Collected data entries
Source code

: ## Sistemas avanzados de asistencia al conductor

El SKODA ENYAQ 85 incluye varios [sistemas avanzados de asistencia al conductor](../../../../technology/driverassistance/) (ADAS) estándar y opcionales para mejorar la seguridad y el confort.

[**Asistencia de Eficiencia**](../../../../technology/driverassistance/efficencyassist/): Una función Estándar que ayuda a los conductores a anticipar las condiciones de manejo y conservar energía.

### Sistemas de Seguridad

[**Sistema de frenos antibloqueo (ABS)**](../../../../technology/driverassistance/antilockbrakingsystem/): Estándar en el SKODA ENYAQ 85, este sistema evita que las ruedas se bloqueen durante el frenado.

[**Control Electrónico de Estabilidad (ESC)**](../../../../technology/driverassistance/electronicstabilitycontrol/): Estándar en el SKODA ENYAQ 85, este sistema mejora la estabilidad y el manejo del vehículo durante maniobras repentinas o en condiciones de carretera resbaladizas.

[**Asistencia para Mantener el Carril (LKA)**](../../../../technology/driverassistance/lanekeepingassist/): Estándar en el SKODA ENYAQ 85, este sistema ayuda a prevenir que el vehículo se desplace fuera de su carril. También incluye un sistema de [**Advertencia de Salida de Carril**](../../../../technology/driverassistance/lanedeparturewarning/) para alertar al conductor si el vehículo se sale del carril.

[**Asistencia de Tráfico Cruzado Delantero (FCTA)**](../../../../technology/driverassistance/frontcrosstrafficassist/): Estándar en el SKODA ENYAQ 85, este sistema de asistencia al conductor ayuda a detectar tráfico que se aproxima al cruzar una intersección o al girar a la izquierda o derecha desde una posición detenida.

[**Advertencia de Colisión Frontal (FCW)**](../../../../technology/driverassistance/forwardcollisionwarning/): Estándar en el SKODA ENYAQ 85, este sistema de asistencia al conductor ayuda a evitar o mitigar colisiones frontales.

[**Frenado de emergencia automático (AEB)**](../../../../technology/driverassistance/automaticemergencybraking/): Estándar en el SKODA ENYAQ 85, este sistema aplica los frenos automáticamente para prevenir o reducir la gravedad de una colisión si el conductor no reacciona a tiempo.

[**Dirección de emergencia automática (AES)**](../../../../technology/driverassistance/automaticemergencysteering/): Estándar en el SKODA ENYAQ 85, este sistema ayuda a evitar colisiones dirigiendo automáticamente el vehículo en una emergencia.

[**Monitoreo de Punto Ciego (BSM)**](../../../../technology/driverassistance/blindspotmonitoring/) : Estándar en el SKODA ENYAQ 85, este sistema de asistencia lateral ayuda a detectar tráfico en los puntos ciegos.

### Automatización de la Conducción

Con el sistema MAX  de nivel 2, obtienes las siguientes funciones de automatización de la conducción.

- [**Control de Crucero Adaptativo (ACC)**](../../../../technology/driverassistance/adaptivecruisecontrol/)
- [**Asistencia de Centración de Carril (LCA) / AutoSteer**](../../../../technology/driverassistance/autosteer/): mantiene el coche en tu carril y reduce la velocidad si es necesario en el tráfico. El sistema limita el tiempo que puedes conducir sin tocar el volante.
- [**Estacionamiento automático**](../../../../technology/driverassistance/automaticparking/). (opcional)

● Problem requirements
Output, please, only the lines running from the start of the entries through the line that contains "[**Asistencia para Mantener", including both of those lines.

● Solution to the exercise
Source code

: ## Sistemas avanzados de asistencia al conductor

El SKODA ENYAQ 85 incluye varios [sistemas avanzados de asistencia al conductor](../../../../technology/driverassistance/) (ADAS) estándar y opcionales para mejorar la seguridad y el confort.

[**Asistencia de Eficiencia**](../../../../technology/driverassistance/efficencyassist/): Una función Estándar que ayuda a los conductores a anticipar las condiciones de manejo y conservar energía.

### Sistemas de Seguridad

[**Sistema de frenos antibloqueo (ABS)**](../../../../technology/driverassistance/antilockbrakingsystem/): Estándar en el SKODA ENYAQ 85, este sistema evita que las ruedas se bloqueen durante el frenado.

[**Control Electrónico de Estabilidad (ESC)**](../../../../technology/driverassistance/electronicstabilitycontrol/): Estándar en el SKODA ENYAQ 85, este sistema mejora la estabilidad y el manejo del vehículo durante maniobras repentinas o en condiciones de carretera resbaladizas.

[**Asistencia para Mantener el Carril (LKA)**](../../../../technology/driverassistance/lanekeepingassist/): Estándar en el SKODA ENYAQ 85, este sistema ayuda a prevenir que el vehículo se desplace fuera de su carril. También incluye un sistema de [**Advertencia de Salida de Carril**](../../../../technology/driverassistance/lanedeparturewarning/) para alertar al conductor si el vehículo se sale del carril.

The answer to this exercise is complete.